Royal Bank of Canada, one of the more up-to-minute banks when it comes to commentary on the mining sector, has set ratings of underperform for Vale SA (NYSE:VALE) and outperform for Anglo American (LON:AAL).
Industry watchers won’t be overly surprised at the different outlook RBC has in respect for two of the world’s most significant iron ore producers.
Following the collapse of a tailings dam at the Córrego do Feijão mine in Minas Gerais in January Vale has been under severe pressure from the Brazilian government. The dam collapse killed at least 165 people but, what was worse for Vale in terms of regulatory pressure, it wasn’t the first accident of its kind.
A similar tailings dam collapse in 2015 also caused scores of deaths.
So Brazilian regulators are now gunning for the least safety infraction by Vale and have forced several operations to shut down, including the large Brucutu mine, also in Minas Gerais.
Brucutu may now be allowed to reopen, following the latest court ruling at local level, but that news came only a day after regulators forced to more Vale operations to cease production. One of Vale’s major shipping terminals has also been forced to close in recent days, although the company says it knows of no permitting or other infraction involved at the operation.
But in the immediate term that may not matter.
It is, in short, an uncertain time for the Brazilian mining champion, one of the few truly world-class mining companies that originates from outside of the Anglosphere.
Or so the thinking in some analysts’ minds goes. But there may be a little more to it than that. It was interesting to see the sharp rise in Vale’s shares following the news of a potential re-start at Brucutu, and that 2% move may be indicative that the market now feels that Vale has been oversold.

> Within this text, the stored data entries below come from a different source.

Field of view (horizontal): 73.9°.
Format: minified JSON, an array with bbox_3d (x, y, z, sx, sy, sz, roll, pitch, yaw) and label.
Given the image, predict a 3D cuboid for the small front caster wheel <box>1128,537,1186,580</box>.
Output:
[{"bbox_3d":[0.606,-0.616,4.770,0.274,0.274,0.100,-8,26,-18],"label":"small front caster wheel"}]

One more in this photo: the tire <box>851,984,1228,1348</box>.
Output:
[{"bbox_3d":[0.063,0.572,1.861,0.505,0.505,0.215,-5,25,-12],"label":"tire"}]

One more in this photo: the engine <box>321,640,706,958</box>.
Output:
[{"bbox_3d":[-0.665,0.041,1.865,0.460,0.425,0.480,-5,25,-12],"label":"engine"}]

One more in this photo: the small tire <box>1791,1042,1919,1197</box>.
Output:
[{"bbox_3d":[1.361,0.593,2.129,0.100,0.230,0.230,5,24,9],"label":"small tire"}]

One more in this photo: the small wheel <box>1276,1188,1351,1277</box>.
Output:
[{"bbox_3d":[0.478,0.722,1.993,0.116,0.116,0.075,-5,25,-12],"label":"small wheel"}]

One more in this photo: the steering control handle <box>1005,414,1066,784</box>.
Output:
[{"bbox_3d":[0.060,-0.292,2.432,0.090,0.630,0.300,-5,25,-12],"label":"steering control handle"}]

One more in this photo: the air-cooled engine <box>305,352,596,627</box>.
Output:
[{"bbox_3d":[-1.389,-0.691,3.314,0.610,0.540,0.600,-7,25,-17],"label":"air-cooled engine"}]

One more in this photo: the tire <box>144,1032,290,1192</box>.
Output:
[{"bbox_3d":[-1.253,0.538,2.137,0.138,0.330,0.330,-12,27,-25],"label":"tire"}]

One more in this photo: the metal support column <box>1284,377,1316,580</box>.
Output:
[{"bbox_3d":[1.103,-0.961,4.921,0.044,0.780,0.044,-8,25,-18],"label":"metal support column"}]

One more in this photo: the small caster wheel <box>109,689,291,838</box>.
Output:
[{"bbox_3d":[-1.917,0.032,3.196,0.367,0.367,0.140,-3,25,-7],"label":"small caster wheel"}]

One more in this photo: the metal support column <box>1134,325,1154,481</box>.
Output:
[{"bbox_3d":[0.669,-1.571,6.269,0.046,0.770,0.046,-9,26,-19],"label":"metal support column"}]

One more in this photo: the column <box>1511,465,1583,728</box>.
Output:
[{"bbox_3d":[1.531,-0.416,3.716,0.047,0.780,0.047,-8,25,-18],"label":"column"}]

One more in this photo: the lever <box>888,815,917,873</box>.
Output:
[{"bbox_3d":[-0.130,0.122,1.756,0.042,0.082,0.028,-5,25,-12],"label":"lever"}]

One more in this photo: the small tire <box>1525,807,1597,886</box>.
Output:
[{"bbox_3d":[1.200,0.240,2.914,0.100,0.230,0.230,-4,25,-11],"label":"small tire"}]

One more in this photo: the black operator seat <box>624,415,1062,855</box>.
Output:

Indeed, on the day of the Córrego do Feijão disaster the shares plunged by more than 25%, a huge move for a US$70bn company. The shares have since clawed back more than half of that loss and are now trading roughly at levels they were at throughout much of 2018, before a surge at the end of the year.
And the tightness in the market resulting from Vale’s loss of production – which could amount to as much as 90mln tonnes - may also have another paradoxical effect: the price of the iron ore it does produce and sell will be much higher, owing to the lack of supply from the company’s own mines.
How marked this effect will really be is open to question, as some analysts, including those at RBC note that for 2019 Vale will be able to make up for its likely production shortfall by drawing on stockpiles both in Brazil and in Asia.
Nevertheless, old certainties are now gone. Vale is no longer unassailable in Brazil. And the arrival of Jair Bolsonaro as Brazil’s new right-wing president poses more questions than it answers. On the one hand he is very pro-business, and ought to be able to mitigate the worst of the fallout against Vale. On the other, he’s also a populist, and with his business credentials firmly established may feel secure enough to take a swing or two at Vale in pursuit of short-term electoral gain.
The losers in all this are the Chinese buyers who will inevitably have to pay more for their ore. This is already happening, as the iron ore price has moved more sharply than anyone expected in the immediate aftermath of the dam collapse.
Partly, this is because of the unexpected robustness of the Brazilian regulatory response, and partly it’s because of the uncertainty that now exists around supply.
A general consensus can now be found for an iron ore price of close to US$100, although some, like the analysts at London broking house Liberum are cautious about this. In their view such a price would require “the maximum possible disruption to supply” as well as strong demand from China.
Liberum cites lower steel prices as likely to put significant margin pressure on Chinese manufacturers if the iron ore price remains high. It’s not alone in assuming that in the longer term the iron ore price is likely to fall back significantly, possibly to as low as US$50 per tonne.
In the meantime though, the prospect for a further share price fillip to some of the world’s largest miners continues to look very real.